Transforming Attack Strategies with AI

Adam Meyers, CrowdStrike’s head of counter-adversary operations, emphasized that the AI revolution has fundamentally altered both corporate operations and the tactics employed by attackers. “Generative AI enables threat actors to exponentially increase social engineering campaigns, accelerate attack timelines, and reduce the need for direct manual intervention,” Meyers explained. This shift lowers the barrier for executing complex intrusions, making cyberattacks more accessible and frequent.

Targeting Autonomous AI Agents: The New Cyber Battleground

As organizations deploy AI agents that function autonomously and operate at superhuman speeds, these entities have become prime targets for cybercriminals. Meyers likened AI agents to privileged identities within cloud environments, highlighting their critical role and the risks they pose if compromised. Attackers are now focusing on infiltrating these AI-driven systems, much like they do with SaaS platforms and privileged cloud accounts, signaling a new front in cybersecurity defense.

Insights from CrowdStrike’s 2025 Threat Hunting Report

The recently published report underscores that autonomous systems and machine identities have emerged as integral components of the modern enterprise attack surface.
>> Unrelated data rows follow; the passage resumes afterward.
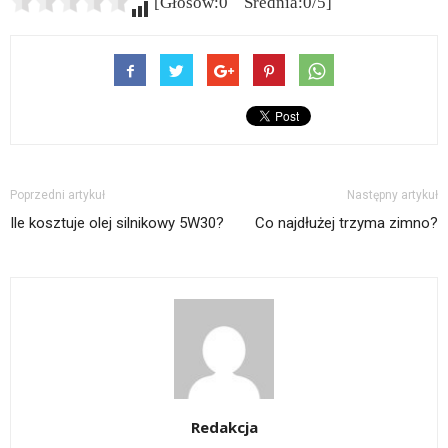
[Głosów:0 Średnia:0/5]
Poprzedni artykuł
Następny artykuł
Ile kosztuje olej silnikowy 5W30?
Co najdłużej trzyma zimno?
Redakcja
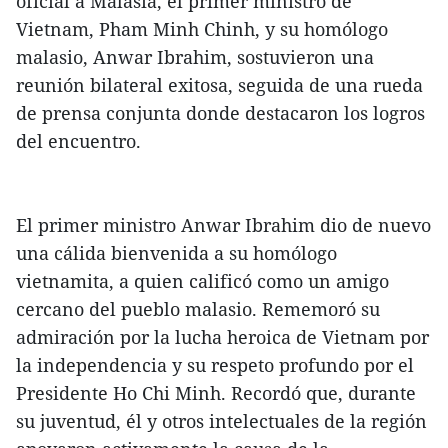
oficial a Malasia, el primer ministro de
Vietnam, Pham Minh Chinh, y su homólogo
malasio, Anwar Ibrahim, sostuvieron una
reunión bilateral exitosa, seguida de una rueda
de prensa conjunta donde destacaron los logros
del encuentro.
El primer ministro Anwar Ibrahim dio de nuevo
una cálida bienvenida a su homólogo
vietnamita, a quien calificó como un amigo
cercano del pueblo malasio. Rememoró su
admiración por la lucha heroica de Vietnam por
la independencia y su respeto profundo por el
Presidente Ho Chi Minh. Recordó que, durante
su juventud, él y otros intelectuales de la región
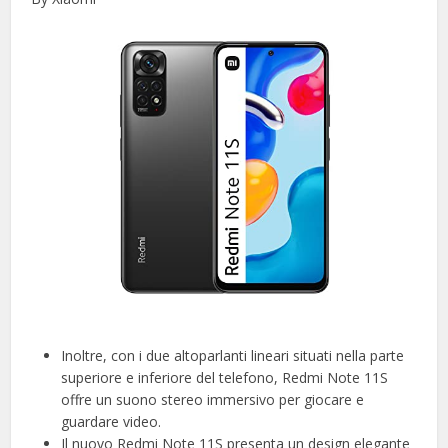
Inoltre, con i due altoparlanti lineari situati nella parte
superiore e inferiore del telefono, Redmi Note 11S
offre un suono stereo immersivo per giocare e
guardare video.
Il nuovo Redmi Note 11S presenta un design elegante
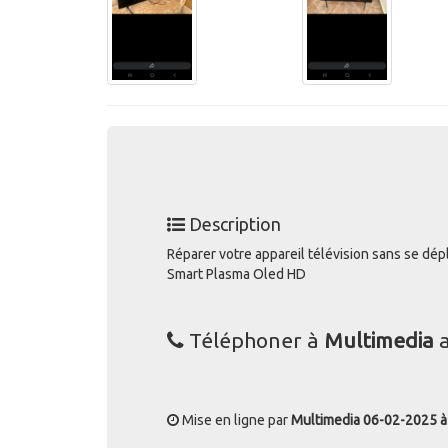
Description
Réparer votre appareil télévision sans se dép
Smart Plasma Oled HD
Téléphoner à
Multimedia
Mise en ligne par
Multimedia
06-02-2025 à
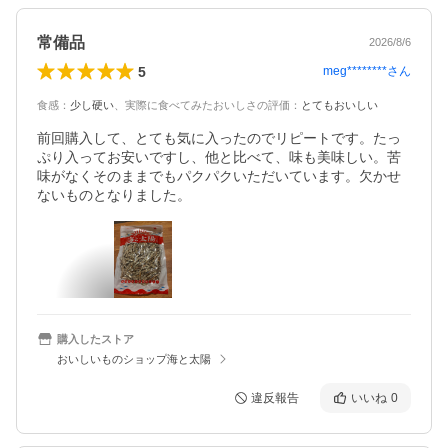
常備品
2026/8/6
5
meg********
さん
食感
：
少し硬い
、
実際に食べてみたおいしさの評価
：
とてもおいしい
前回購入して、とても気に入ったのでリピートです。たっ
ぷり入ってお安いですし、他と比べて、味も美味しい。苦
味がなくそのままでもパクパクいただいています。欠かせ
ないものとなりました。
購入したストア
おいしいものショップ海と太陽
違反報告
いいね
0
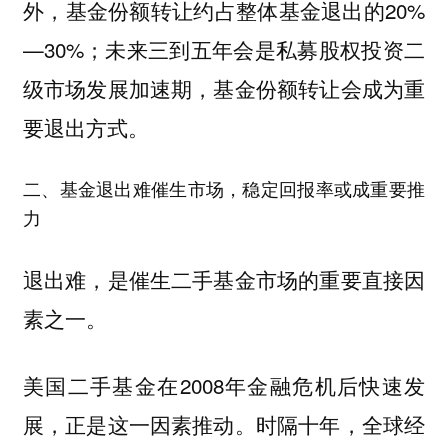
外，基金份额转让约占整体基金退出的20%
—30%；未来三到五年会是私募股权投资二
级市场发展加速期，基金份额转让会成为重
要退出方式。
二、基金退出难催生市场，稳定回报率或成重要推
力
退出难，是催生二手基金市场的重要直接因
素之一。
美国二手基金在2008年金融危机后快速发
展，正是这一因素推动。
时隔十年，全球经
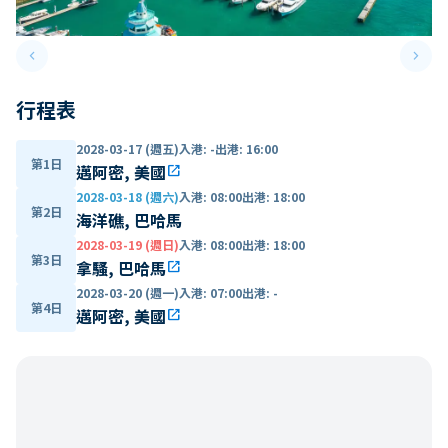
keyboard_arrow_left
keyboard_arrow_right
Previous slide
Next 
行程表
2028-03-17 (週五)
入港
:
-
出港
:
16:00
第1日
邁阿密, 美國
open_in_new
2028-03-18 (週六)
入港
:
08:00
出港
:
18:00
第2日
海洋礁, 巴哈馬
2028-03-19 (週日)
入港
:
08:00
出港
:
18:00
第3日
拿騷, 巴哈馬
open_in_new
2028-03-20 (週一)
入港
:
07:00
出港
:
-
第4日
邁阿密, 美國
open_in_new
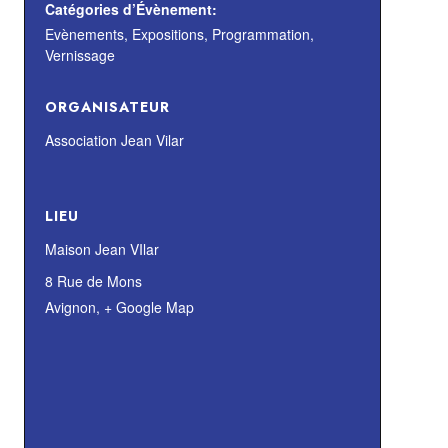
Catégories d’Évènement:
Evènements
,
Expositions
,
Programmation
,
Vernissage
ORGANISATEUR
Association Jean Vilar
LIEU
Maison Jean VIlar
8 Rue de Mons
Avignon
,
+ Google Map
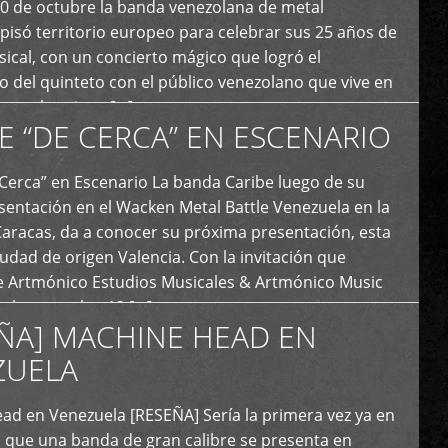
20 de octubre la banda venezolana de metal
 pisó territorio europeo para celebrar sus 25 años de
ical, con un concierto mágico que logró el
 del quinteto con el público venezolano que vive en
y que los sigue […]
E “DE CERCA” EN ESCENARIO
Cerca” en Escenario La banda Caribe luego de su
sentación en el Wacken Metal Battle Venezuela en la
Caracas, da a conocer su próxima presentación, esta
iudad de origen Valencia. Con la invitación que
de Artmónico Estudios Musicales & Artmónico Music
uales cumplen 12 […]
ÑA] MACHINE HEAD EN
ZUELA
ad en Venezuela [RESEÑA] Sería la primera vez ya en
s que una banda de gran calibre se presenta en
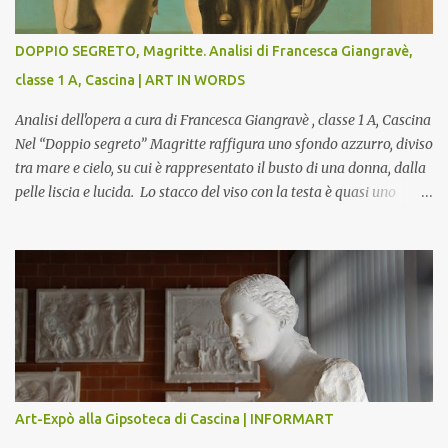
DOPPIO SEGRETO, Magritte. Analisi di Francesca Giangravè,
classe 1 A, Cascina | ART IN WORDS
Analisi dell'opera a cura di Francesca Giangravè , classe 1 A, Cascina
Nel “Doppio segreto” Magritte raffigura uno sfondo azzurro, diviso
tra mare e cielo, su cui è rappresentato il busto di una donna, dalla
pelle liscia e lucida. Lo stacco del viso con la testa è quasi uno
strappo o un taglio, scopre sulla destra l’interno del corpo: non
organi umani, ma una materia metallica, fatta di cilindri e sfere,
un motivo che Magritte propone frequentemente nelle sue opere,
che in questo caso assumono un aspetto minaccioso, come se si
trattasse di un qualcosa di malinconico, sia per il colore che per la
consistenza del materiale. L’enigma che reca l’immagine, un volto
staccato, con uno sguardo fisso, il cui non si capisce se esso è un
uomo una donna, con l’espressione rigida. Magritte, il maestro
dello straniamento della visione, costruisce un’immagine tanto
Art-Expò alla Gipsoteca di Cascina | INFORMART
meticolosa e nitida quanto assurda e inquietante. Uno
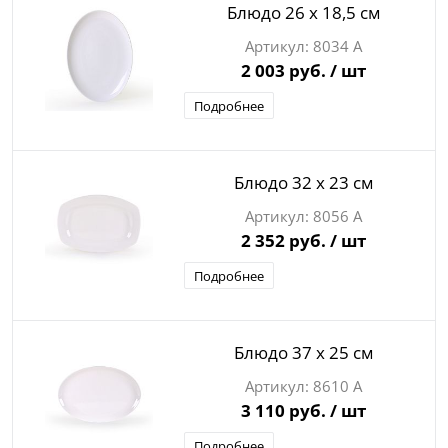
Блюдо 26 х 18,5 см
8034 А
2 003 руб.
/ шт
Подробнее
Блюдо 32 х 23 см
8056 А
2 352 руб.
/ шт
Подробнее
Блюдо 37 х 25 см
8610 А
3 110 руб.
/ шт
Подробнее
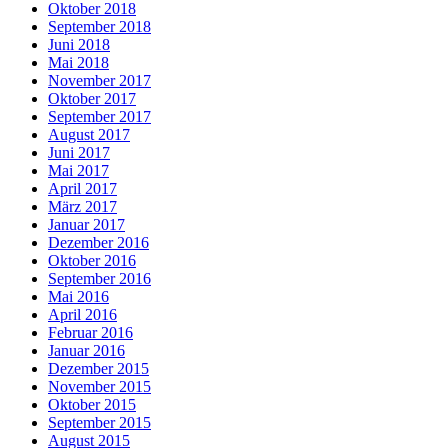
Oktober 2018
September 2018
Juni 2018
Mai 2018
November 2017
Oktober 2017
September 2017
August 2017
Juni 2017
Mai 2017
April 2017
März 2017
Januar 2017
Dezember 2016
Oktober 2016
September 2016
Mai 2016
April 2016
Februar 2016
Januar 2016
Dezember 2015
November 2015
Oktober 2015
September 2015
August 2015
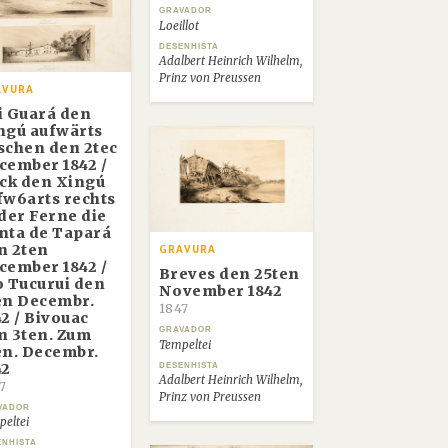
GRAVADOR
Loeillot
DESENHISTA
Adalbert Heinrich Wilhelm,
Prinz von Preussen
AVURA
i Guará den
ngú aufwärts
schen den 2tec
cember 1842 /
ick den Xingú
fw6arts rechts
 der Ferne die
nta de Tapará
n 2ten
GRAVURA
cember 1842 /
Breves den 25ten
o Tucurui den
November 1842
en Decembr.
1847
42 / Bivouac
GRAVADOR
n 3ten. Zum
Tempeltei
en. Decembr.
42
DESENHISTA
Adalbert Heinrich Wilhelm,
7
Prinz von Preussen
VADOR
eltei
ENHISTA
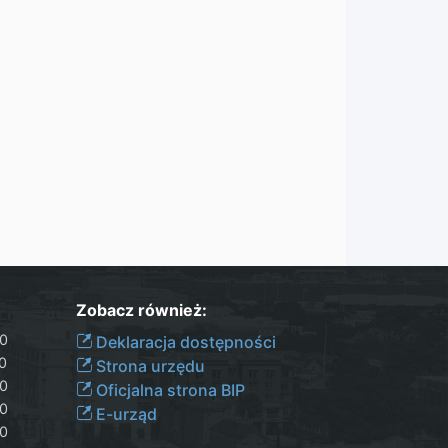
Zobacz również:
30
Deklaracja dostępności
00
Strona urzędu
30
Oficjalna strona BIP
30
E-urząd
00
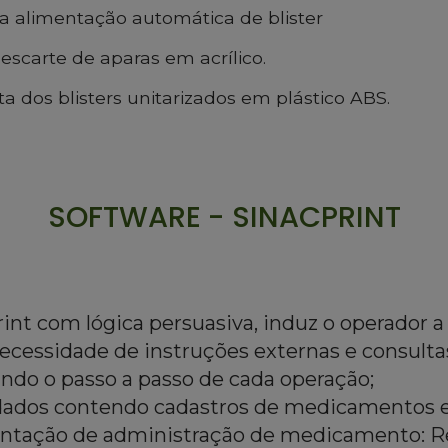
a alimentação automática de blister
escarte de aparas em acrílico.
ta dos blisters unitarizados em plástico ABS.
SOFTWARE - SINACPRINT
int com lógica persuasiva, induz o operador 
ecessidade de instruções externas e consult
ndo o passo a passo de cada operação;
dados contendo cadastros de medicamentos 
entação de administração de medicamento: R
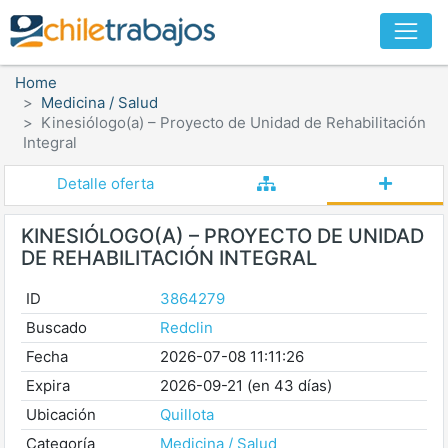
Home
Medicina / Salud
Kinesiólogo(a) – Proyecto de Unidad de Rehabilitación
Integral
Detalle oferta
KINESIÓLOGO(A) – PROYECTO DE UNIDAD
DE REHABILITACIÓN INTEGRAL
ID
3864279
Buscado
Redclin
Fecha
2026-07-08 11:11:26
Expira
2026-09-21 (en 43 días)
Ubicación
Quillota
Categoría
Medicina / Salud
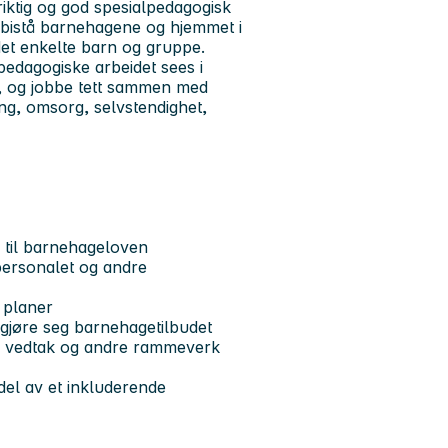
ktig og god spesialpedagogisk
l bistå barnehagene og hjemmet i
det enkelte barn og gruppe.
lpedagogiske arbeidet sees i
n, og jobbe tett sammen med
ing, omsorg, selvstendighet,
d til barnehageloven
personalet og andre
 planer
ggjøre seg barnehagetilbudet
r, vedtak og andre rammeverk
 del av et inkluderende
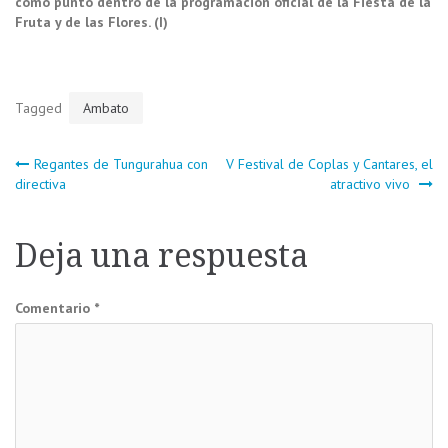
como punto dentro de la programación oficial de la Fiesta de la
Fruta y de las Flores. (I)
Tagged
Ambato
Navegación
Regantes de Tungurahua con
V Festival de Coplas y Cantares, el
directiva
atractivo vivo
de
Deja una respuesta
entradas
Comentario
*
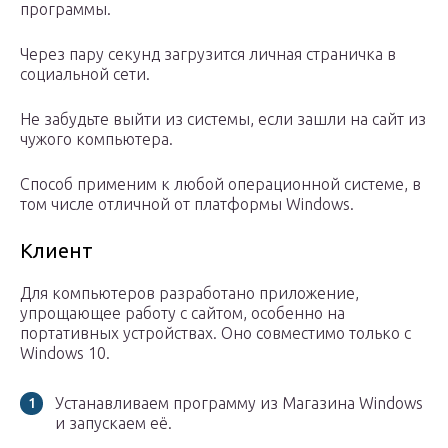
программы.
Через пару секунд загрузится личная страничка в
социальной сети.
Не забудьте выйти из системы, если зашли на сайт из
чужого компьютера.
Способ применим к любой операционной системе, в
том числе отличной от платформы Windows.
Клиент
Для компьютеров разработано приложение,
упрощающее работу с сайтом, особенно на
портативных устройствах. Оно совместимо только с
Windows 10.
Устанавливаем программу из Магазина Windows
и запускаем её.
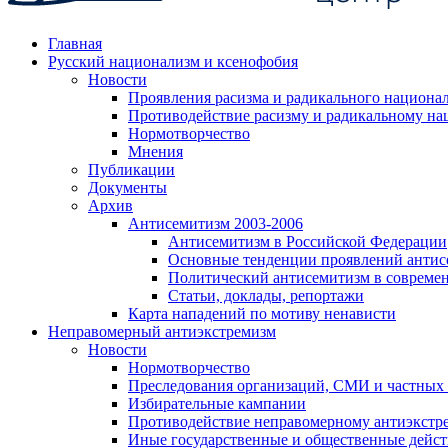
Главная
Русский национализм и ксенофобия
Новости
Проявления расизма и радикального национа
Противодействие расизму и радикальному на
Нормотворчество
Мнения
Публикации
Документы
Архив
Антисемитизм 2003-2006
Антисемитизм в Российской Федерации
Основные тенденции проявлений антис
Политический антисемитизм в совреме
Статьи, доклады, репортажи
Карта нападений по мотиву ненависти
Неправомерный антиэкстремизм
Новости
Нормотворчество
Преследования организаций, СМИ и частных
Избирательные кампании
Противодействие неправомерному антиэкстр
Иные государственные и общественные дейст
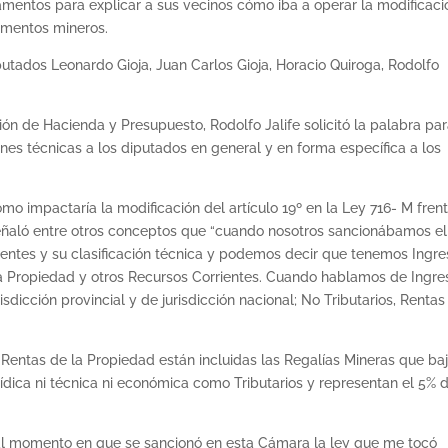
amentos para explicar a sus vecinos cómo iba a operar la modificaci
tamentos mineros.
iputados Leonardo Gioja, Juan Carlos Gioja, Horacio Quiroga, Rodolfo
ión de Hacienda y Presupuesto, Rodolfo Jalife solicitó la palabra pa
nes técnicas a los diputados en general y en forma específica a los
mo impactaría la modificación del artículo 19º en la Ley 716- M fren
señaló entre otros conceptos que “cuando nosotros sancionábamos el
entes y su clasificación técnica y podemos decir que tenemos Ingre
e la Propiedad y otros Recursos Corrientes. Cuando hablamos de Ingre
risdicción provincial y de jurisdicción nacional; No Tributarios, Rentas
Rentas de la Propiedad están incluidas las Regalías Mineras que ba
jurídica ni técnica ni económica como Tributarios y representan el 5% 
al momento en que se sancionó en esta Cámara la ley que me tocó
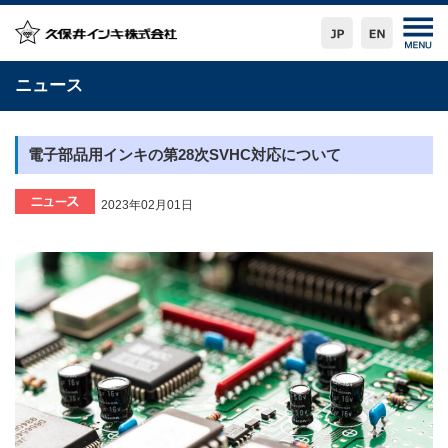
ニュース
電子部品用インキの第28次SVHC対応について
2023年02月01日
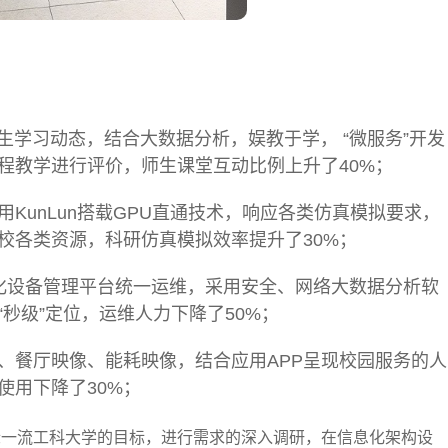
生学习动态，结合大数据分析，娱教于学， “微服务”开发
课程教学进行评价，师生课堂互动比例上升了40%；
KunLun搭载GPU直通技术，响应各类仿真模拟要求，
校各类资源，科研仿真模拟效率提升了30%；
体化设备管理平台统一运维，采用安全、网络大数据分析软
秒级”定位，运维人力下降了50%；
、餐厅映像、能耗映像，结合应用APP呈现校园服务的人
使用下降了30%；
际一流工科大学的目标，进行需求的深入调研，在信息化架构设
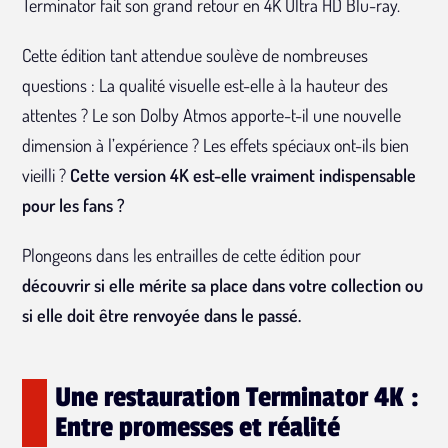
Terminator fait son grand retour en 4K Ultra HD Blu-ray.
Cette édition tant attendue soulève de nombreuses
questions : La qualité visuelle est-elle à la hauteur des
attentes ? Le son Dolby Atmos apporte-t-il une nouvelle
dimension à l’expérience ? Les effets spéciaux ont-ils bien
vieilli ?
Cette version 4K est-elle vraiment indispensable
pour les fans ?
Plongeons dans les entrailles de cette édition pour
découvrir si elle mérite sa place dans votre collection ou
si elle doit être renvoyée dans le passé.
Une restauration Terminator 4K :
Entre promesses et réalité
CrowdStrike’s analysts, who monitor over 265 threat groups, uncovered several notable examples of GenAI misuse:

  • North Korea’s Famous Chollima: This group has automated its insider threat campaigns using GenAI, from fabricating resumes to conducting deepfake interviews and executing technical tasks under false pretenses.
  • Russia’s Ember Bear: Leveraging GenAI to amplify pro-Russian disinformation efforts across digital platforms.
  • Chinese Threat Actors Genesis Panda and Murky Panda: Exploiting cloud misconfigurations and trusted access pathways to evade detection, contributing to a 136% surge in cloud-related intrusions, with Chinese groups responsible for approximately 40% of these breaches.
  • Iran’s Charming Kitten: Utilizing large language models (LLMs) to craft highly convincing phishing emails targeting organizations in the US and Europe.

Agentic AI: A Vulnerable Frontier

Agentic AI-autonomous AI systems capable of independent decision-making-has emerged as a fresh attack surface. CrowdStrike’s findings reveal that adversaries have exploited vulnerabilities in the platforms used to develop these AI agents, gaining unauthorized access, stealing credentials, and deploying malware and ransomware. This evolution transforms non-human identities and automated workflows into lucrative targets for cyber exploitation.

Criminal Groups Harnessing AI for Malicious Purposes

Beyond nation-state actors, cybercriminals are increasingly adopting AI to automate complex tasks such as coding malware and troubleshooting technical challenges. Groups like SparkCat and Funklocker have demonstrated the practical use of GenAI-generated malicious software, dispelling any notion that such threats are merely theoretical.

Rapid Attack Execution: The Case of Scattered Spider

In the United Kingdom, the criminal group Scattered Spider has employed social engineering tactics, including helpdesk impersonation, to reset credentials and bypass multifactor authentication safeguards. CrowdStrike documented an incident where this group progressed from initial system access to ransomware deployment within a mere 24 hours, illustrating the accelerated pace of AI-enhanced cyberattacks.